People v. Ridley

872 P.2d 1377 | Colo. Ct. App. | 1994

Opinion by

Judge ROTHENBERG.

Defendant, Gloria Ridley, appeals the judgment of conviction entered upon a jury verdict finding her guilty of aggravated distribution of cocaine. We affirm.

In March 1992, Ridley’s ex-husband met with undercover agents of the Drug Enforcement Administration (DEA) and provided them information concerning Ridley’s alleged drug trafficking activities. He also agreed to become a paid DEA informant.

On March 23, 1992, Ridley was arrested for aggravated distribution of cocaine. Her ex-husband cooperated in the arrest.

On March 25, 1992, shortly before Ridley was released from jail on bond, she was approached by DEA agents who asked her to become a DEA informant and to broker other large drug deals in that capacity. She agreed, and, upon her release that day from jail, she met with DEA agents, signed a cooperation agreement, and gave them certain information. Her purpose in cooperating was to obtain leniency on her cocaine charge.

On March 27, 1992, Ridley was formally charged with aggravated distribution of cocaine and appointed counsel. Her counsel was not told of her status as a DEA informant.

During the next few weeks, Ridley attempted to set up deals with third parties to sell large amounts of cocaine to undercover agents. However, the deals did not materialize, and, for that and other reasons, she was terminated as an informant and rearrested.

> Instruction 1: Using the court opinion above, decide whether each statement agrees with it. Answer yes or no and quote the deciding words. (a) Ridley's ex-husband agreed to become a paid DEA informant. (b) Ridley's counsel was told of her status as a DEA informant. (c) Ridley was arrested on March 25, 1992.

> Task inputs:
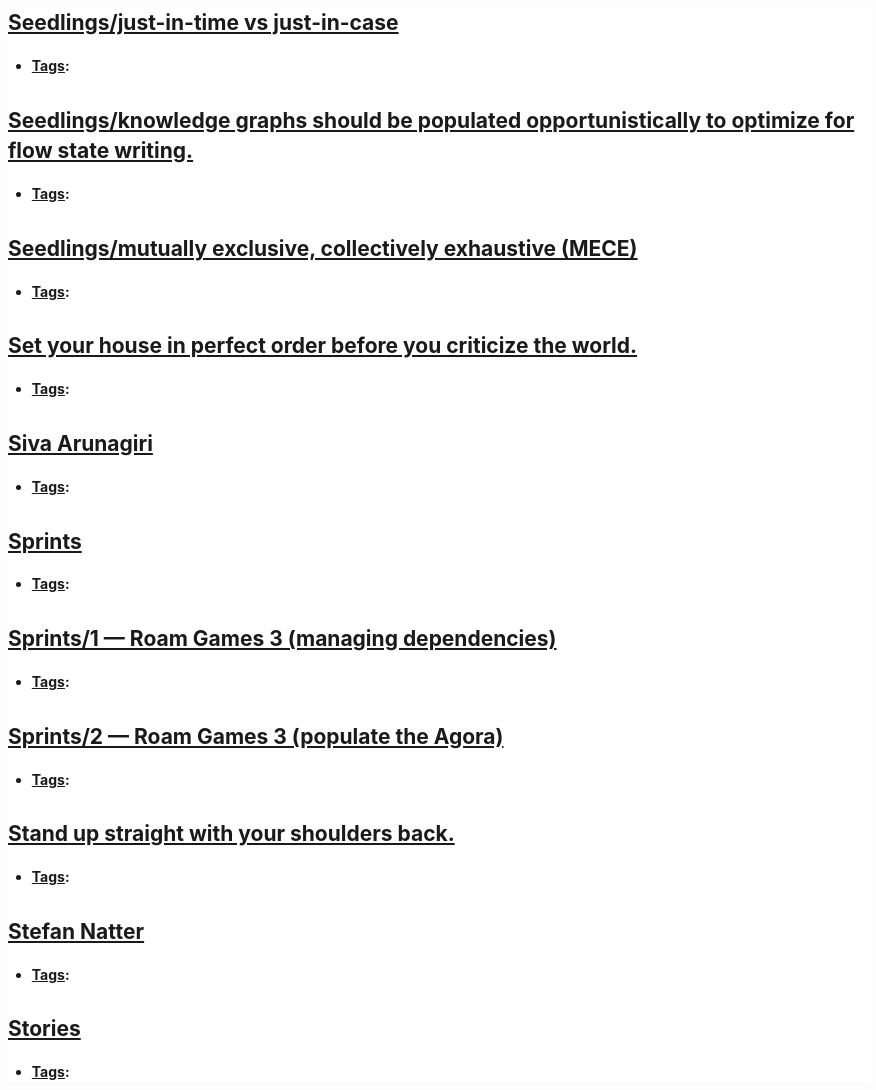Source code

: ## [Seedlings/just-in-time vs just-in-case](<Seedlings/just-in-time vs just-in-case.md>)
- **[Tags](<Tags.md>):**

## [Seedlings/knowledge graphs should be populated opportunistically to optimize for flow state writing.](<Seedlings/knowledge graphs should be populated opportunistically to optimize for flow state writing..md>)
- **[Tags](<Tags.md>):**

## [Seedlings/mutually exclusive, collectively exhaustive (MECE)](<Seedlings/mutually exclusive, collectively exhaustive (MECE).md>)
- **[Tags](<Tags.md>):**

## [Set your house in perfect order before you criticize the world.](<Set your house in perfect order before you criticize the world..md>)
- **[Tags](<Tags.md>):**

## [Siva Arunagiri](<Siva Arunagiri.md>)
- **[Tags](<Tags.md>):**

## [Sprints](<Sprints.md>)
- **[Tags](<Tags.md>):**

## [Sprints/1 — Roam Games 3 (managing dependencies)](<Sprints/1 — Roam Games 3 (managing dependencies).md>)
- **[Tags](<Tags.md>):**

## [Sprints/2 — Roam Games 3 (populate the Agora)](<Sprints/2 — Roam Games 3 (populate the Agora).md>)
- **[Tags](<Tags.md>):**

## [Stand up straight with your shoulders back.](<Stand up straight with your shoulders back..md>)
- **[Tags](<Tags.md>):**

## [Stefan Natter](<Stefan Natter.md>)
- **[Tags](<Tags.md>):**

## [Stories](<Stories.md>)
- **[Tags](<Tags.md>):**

--

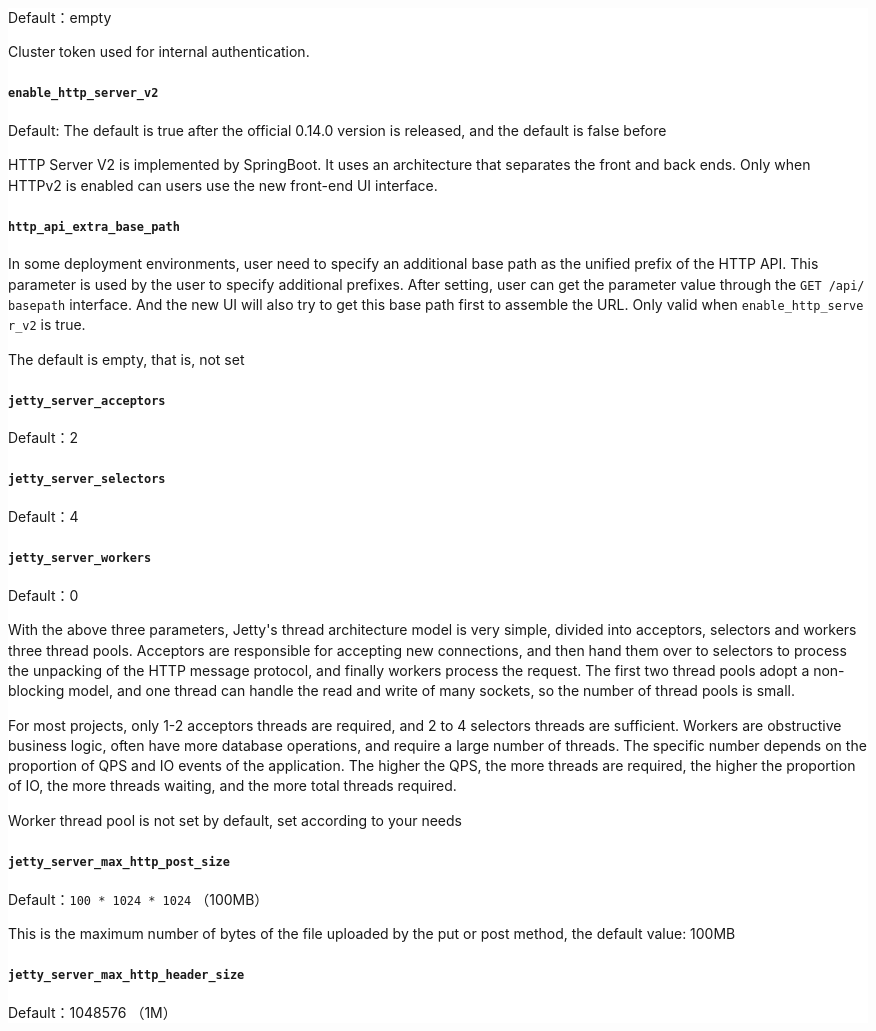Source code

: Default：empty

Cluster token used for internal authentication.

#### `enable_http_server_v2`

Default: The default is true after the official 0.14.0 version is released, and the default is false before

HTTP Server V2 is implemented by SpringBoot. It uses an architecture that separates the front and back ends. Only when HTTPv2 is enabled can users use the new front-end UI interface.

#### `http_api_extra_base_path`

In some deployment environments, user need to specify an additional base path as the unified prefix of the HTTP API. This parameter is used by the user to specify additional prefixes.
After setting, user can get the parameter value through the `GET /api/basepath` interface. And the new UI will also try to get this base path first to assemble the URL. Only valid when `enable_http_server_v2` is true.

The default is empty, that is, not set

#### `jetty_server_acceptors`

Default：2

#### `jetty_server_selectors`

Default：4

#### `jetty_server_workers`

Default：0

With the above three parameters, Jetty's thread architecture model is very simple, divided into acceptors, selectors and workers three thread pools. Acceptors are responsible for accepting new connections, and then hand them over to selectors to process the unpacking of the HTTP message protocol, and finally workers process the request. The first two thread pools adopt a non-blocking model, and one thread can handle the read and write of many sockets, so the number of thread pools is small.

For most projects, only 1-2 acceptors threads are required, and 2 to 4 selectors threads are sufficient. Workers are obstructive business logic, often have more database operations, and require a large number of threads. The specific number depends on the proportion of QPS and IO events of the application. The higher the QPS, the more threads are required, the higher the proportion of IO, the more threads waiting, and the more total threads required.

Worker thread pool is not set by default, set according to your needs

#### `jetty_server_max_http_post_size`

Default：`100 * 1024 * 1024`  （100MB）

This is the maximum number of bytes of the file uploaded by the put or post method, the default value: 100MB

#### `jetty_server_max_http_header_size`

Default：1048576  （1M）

> Instruction 2: List every line of the records that contains the word "value".

> Response box 1:
(a) Yes: "He also agreed to become a paid DEA informant."
(b) No: "Her counsel was not told of her status as a DEA informant."
(c) No: "On March 23, 1992, Ridley was arrested for aggravated distribution of cocaine."

> Response box 2:
After setting, user can get the parameter value through the `GET /api/basepath` interface. And the new UI will also try to get this base path first to assemble the URL. Only valid when `enable_http_server_v2` is true.
This is the maximum number of bytes of the file uploaded by the put or post method, the default value: 100MB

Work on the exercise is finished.